Create genome configuration file¶
Create a file called mm10.js
, filling the following contents:
import Chromosome from '../Chromosome';
import Genome from '../Genome';
import TrackModel from '../../TrackModel';
import cytobands from './cytoBand.json';
import annotationTracks from "./annotationTracks.json";
import chromSize from "./chromSize.json";
const allSize = chromSize.map(genom => new Chromosome(genom.chr, genom.size));
const genome = new Genome("mm10", allSize);
const navContext = genome.makeNavContext();
const defaultRegion = navContext.parse("chr6:52425276-52425961");
const defaultTracks = [
new TrackModel({
type: "geneAnnotation",
name: "refGene",
genome: "mm10",
}),
new TrackModel({
type: "geneAnnotation",
name: "gencodeM19Basic",
genome: "mm10",
}),
new TrackModel({
type: "ruler",
name: "Ruler",
}),
new TrackModel({
type: 'repeatmasker',
name: 'RepeatMasker',
url: 'https://vizhub.wustl.edu/public/mm10/rmsk16.bb',
})
];
const publicHubData = {
"4D Nucleome Network": "The 4D Nucleome Network aims to understand the principles underlying nuclear " +
"organization in space and time, the role nuclear organization plays in gene expression and cellular function, " +
"and how changes in nuclear organization affect normal development as well as various diseases. The program is " +
"developing novel tools to explore the dynamic nuclear architecture and its role in gene expression programs, " +
"models to examine the relationship between nuclear organization and function, and reference maps of nuclear" +
"architecture in a variety of cells and tissues as a community resource.",
"Encyclopedia of DNA Elements (ENCODE)": "The Encyclopedia of DNA Elements (ENCODE) Consortium is an " +
"international collaboration of research groups funded by the National Human Genome Research Institute " +
"(NHGRI). The goal of ENCODE is to build a comprehensive parts list of functional elements in the human " +
"genome, including elements that act at the protein and RNA levels, and regulatory elements that control " +
"cells and circumstances in which a gene is active.",
};
const publicHubList = [
{
collection: "4D Nucleome Network",
name: "4DN HiC datasets",
numTracks: 23,
oldHubFormat: false,
url: "https://vizhub.wustl.edu/public/mm10/4dn_mm10.json",
description: {
'hub built by': 'Daofeng Li (dli23@wustl.edu)',
'hub built date': 'Sep 1 2018',
'hub built notes': 'metadata information are obtained directly from 4DN data portal'
},
}
]
const MM10 = {
genome: genome,
navContext: navContext,
cytobands: cytobands,
defaultRegion: defaultRegion,
defaultTracks: defaultTracks,
twoBitURL: "https://vizhub.wustl.edu/public/mm10/mm10.2bit",
publicHubData,
publicHubList,
annotationTracks,
};
export default MM10;
defaultRegion¶
This variable controls the default region when you open the browser for mm10.
defaultTracks¶
This variable controls default tracks when you open the browser for mm10.
publicHubList¶
The field contains a list of public hubs.

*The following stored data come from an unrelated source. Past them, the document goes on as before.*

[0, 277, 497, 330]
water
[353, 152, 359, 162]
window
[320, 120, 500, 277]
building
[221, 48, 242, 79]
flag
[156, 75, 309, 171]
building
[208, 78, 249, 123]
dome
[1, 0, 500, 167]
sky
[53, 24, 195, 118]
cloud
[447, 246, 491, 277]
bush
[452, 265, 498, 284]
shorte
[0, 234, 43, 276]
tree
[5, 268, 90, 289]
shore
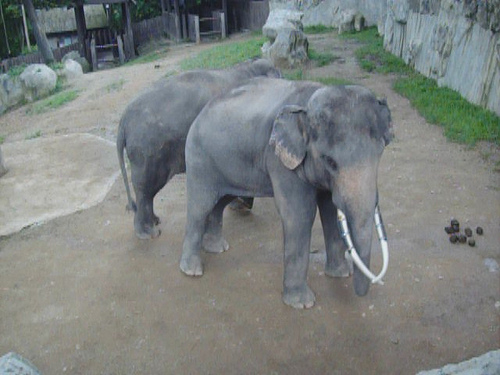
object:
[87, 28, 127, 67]
gate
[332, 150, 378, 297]
trunk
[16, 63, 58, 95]
grey boulder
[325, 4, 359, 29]
grey boulder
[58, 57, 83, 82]
grey boulder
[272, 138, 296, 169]
dirt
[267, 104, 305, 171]
ear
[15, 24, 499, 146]
grass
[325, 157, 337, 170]
eye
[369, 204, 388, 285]
tusk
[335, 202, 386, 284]
tusk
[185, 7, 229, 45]
gate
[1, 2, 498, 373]
enclosure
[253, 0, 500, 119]
rocks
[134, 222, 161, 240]
back feet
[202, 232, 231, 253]
back feet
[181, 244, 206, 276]
back feet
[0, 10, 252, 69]
fence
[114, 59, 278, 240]
elephant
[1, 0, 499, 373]
pen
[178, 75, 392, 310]
elephant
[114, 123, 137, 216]
tail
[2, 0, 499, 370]
exhibit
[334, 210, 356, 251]
brace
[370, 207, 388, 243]
brace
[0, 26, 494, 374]
ground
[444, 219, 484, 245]
dropping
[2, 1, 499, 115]
wall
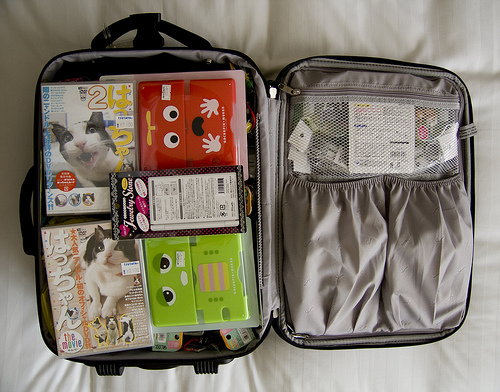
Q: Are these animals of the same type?
A: Yes, all the animals are cats.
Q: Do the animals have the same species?
A: Yes, all the animals are cats.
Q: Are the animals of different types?
A: No, all the animals are cats.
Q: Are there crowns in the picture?
A: No, there are no crowns.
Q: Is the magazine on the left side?
A: Yes, the magazine is on the left of the image.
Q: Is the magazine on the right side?
A: No, the magazine is on the left of the image.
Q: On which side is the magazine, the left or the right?
A: The magazine is on the left of the image.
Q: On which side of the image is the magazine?
A: The magazine is on the left of the image.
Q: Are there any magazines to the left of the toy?
A: Yes, there is a magazine to the left of the toy.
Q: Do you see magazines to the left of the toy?
A: Yes, there is a magazine to the left of the toy.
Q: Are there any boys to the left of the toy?
A: No, there is a magazine to the left of the toy.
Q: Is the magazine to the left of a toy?
A: Yes, the magazine is to the left of a toy.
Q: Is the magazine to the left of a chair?
A: No, the magazine is to the left of a toy.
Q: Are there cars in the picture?
A: No, there are no cars.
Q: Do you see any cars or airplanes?
A: No, there are no cars or airplanes.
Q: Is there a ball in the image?
A: No, there are no balls.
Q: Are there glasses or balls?
A: No, there are no balls or glasses.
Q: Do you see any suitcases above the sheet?
A: Yes, there is a suitcase above the sheet.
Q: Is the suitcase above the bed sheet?
A: Yes, the suitcase is above the bed sheet.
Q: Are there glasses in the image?
A: No, there are no glasses.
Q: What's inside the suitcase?
A: The pocket is inside the suitcase.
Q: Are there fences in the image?
A: No, there are no fences.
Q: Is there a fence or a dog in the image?
A: No, there are no fences or dogs.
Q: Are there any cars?
A: No, there are no cars.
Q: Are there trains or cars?
A: No, there are no cars or trains.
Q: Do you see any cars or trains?
A: No, there are no cars or trains.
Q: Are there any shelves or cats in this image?
A: Yes, there is a cat.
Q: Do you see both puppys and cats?
A: No, there is a cat but no puppys.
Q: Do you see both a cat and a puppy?
A: No, there is a cat but no puppys.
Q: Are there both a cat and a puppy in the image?
A: No, there is a cat but no puppys.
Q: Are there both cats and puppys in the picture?
A: No, there is a cat but no puppys.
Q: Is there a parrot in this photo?
A: No, there are no parrots.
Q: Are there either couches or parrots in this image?
A: No, there are no parrots or couches.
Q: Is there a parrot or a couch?
A: No, there are no parrots or couches.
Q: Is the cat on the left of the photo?
A: Yes, the cat is on the left of the image.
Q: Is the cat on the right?
A: No, the cat is on the left of the image.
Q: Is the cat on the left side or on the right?
A: The cat is on the left of the image.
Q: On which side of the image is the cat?
A: The cat is on the left of the image.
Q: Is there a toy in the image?
A: Yes, there is a toy.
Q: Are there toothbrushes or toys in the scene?
A: Yes, there is a toy.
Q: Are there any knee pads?
A: No, there are no knee pads.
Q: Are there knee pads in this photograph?
A: No, there are no knee pads.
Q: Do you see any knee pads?
A: No, there are no knee pads.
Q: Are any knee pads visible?
A: No, there are no knee pads.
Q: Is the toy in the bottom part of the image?
A: Yes, the toy is in the bottom of the image.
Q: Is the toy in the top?
A: No, the toy is in the bottom of the image.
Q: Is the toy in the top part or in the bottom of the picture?
A: The toy is in the bottom of the image.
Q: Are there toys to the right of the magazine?
A: Yes, there is a toy to the right of the magazine.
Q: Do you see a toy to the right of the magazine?
A: Yes, there is a toy to the right of the magazine.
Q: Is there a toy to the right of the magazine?
A: Yes, there is a toy to the right of the magazine.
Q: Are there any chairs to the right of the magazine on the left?
A: No, there is a toy to the right of the magazine.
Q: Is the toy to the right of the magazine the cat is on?
A: Yes, the toy is to the right of the magazine.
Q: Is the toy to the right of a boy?
A: No, the toy is to the right of the magazine.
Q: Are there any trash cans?
A: No, there are no trash cans.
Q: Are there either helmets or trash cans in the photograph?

Add the new genome to the system¶
Modify frontend/src/model/genomes/allGenomes.ts
:
import MM10 from './mm10/mm10';
Include MM10
to allGenomes
variable:
const allGenomes = [
HG19,
HG38,
MM10,
PANTRO5,
DAN_RER10,
RN6,
];
In variable treeOfLife
add the entry for mm10:
mouse: {
logoUrl: 'https://epigenomegateway.wustl.edu/browser/images/Mouse.png',
assemblies: [ MM10.genome.getName() ],
color: 'white',
},
Note
one species can have many assemblies, you can also include mm9 in the assemblies
array.
Save all the edits, restart the browser (or recompile) you can see the new added genome assembly.